The see-saw reflects the surge in Canada-U.S. trade that occurred as companies raced to stockpile ahead of tariffs before Trump’s return to the White House, and the inevitable collapse as duties came into effect. The Bank of Canada’s “current tariff scenario” sees growth at an annual rate of one per cent in the third quarter, suggesting there’s enough momentum in the economy to keep a recession at bay.
Excess supply: Macklem said there was a “clear consensus” on the policy committee to leave the benchmark rate unchanged. There is little clarity on what the central bank might do next, although policymakers hinted at some doubt over the economy’s ability to withstand Trump’s tariff assault.

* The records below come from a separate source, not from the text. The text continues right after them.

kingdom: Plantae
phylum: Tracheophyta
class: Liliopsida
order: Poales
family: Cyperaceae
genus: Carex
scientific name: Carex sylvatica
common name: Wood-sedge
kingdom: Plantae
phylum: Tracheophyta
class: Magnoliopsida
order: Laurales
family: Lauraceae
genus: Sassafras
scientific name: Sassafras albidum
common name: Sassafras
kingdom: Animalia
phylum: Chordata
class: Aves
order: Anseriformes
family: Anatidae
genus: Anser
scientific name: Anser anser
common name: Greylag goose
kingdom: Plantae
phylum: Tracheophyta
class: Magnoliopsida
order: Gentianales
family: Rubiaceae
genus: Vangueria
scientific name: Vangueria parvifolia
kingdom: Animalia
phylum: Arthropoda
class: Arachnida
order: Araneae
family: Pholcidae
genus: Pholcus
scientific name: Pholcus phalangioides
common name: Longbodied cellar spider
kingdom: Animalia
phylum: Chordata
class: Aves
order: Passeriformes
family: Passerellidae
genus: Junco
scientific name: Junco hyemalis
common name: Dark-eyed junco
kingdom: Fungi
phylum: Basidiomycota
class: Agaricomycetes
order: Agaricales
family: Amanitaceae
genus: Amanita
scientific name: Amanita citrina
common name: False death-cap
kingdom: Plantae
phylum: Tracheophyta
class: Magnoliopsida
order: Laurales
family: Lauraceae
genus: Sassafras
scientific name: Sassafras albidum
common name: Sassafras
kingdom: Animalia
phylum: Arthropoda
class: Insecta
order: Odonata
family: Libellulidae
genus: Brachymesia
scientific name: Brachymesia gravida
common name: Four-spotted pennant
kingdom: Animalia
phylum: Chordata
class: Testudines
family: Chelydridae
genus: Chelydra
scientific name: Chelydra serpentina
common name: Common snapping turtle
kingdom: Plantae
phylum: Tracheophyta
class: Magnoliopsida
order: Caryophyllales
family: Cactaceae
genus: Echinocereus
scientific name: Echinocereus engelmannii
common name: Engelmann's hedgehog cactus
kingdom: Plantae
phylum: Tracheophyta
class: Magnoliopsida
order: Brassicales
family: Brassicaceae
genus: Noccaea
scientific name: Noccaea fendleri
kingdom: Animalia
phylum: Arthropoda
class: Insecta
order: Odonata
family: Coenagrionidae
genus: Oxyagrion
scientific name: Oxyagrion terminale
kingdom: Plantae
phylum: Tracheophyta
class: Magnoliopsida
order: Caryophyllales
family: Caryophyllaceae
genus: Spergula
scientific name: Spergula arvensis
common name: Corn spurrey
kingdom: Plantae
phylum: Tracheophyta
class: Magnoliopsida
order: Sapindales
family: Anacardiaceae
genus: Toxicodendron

The new quarterly monetary policy report said trade tensions have resulted in “excess supply,” by which the central bank means the economy theoretically could generate more output without stoking inflation. That’s evident in the labour market, where the jobless rate has climbed to around seven per cent, indicators show that it’s become harder to find a job and wage growth has slowed considerably. “If a weakening economy puts further downward pressure on inflation and upward price pressures from the trade disruptions are contained, there may be a need for a reduction in the policy interest rate,” Macklem said in a statement on the decision.
Price pressures: The “if” in Macklem’s statement is a big one. The economy is weaker, but the indicators the Bank of Canada follows to get a sense of underlying inflation are flashing red. The central bank offered a path that could see those pressures recede. It reckons some of the more recent increases reflect delayed passthrough of a weaker currency in 2024 and previous increases in container shipping costs and agricultural prices. Inflation could slow as those one-time effects begin to fade, especially now that the dollar has appreciated and shipping costs have declined.
But that assumes tariffs don’t add new price pressures. The central bank said it thinks underlying inflation is around 2.5 per cent, compared with its target of two per cent. That’s a little high, and explains why the bank left interest rates unchanged despite a weaker outlook.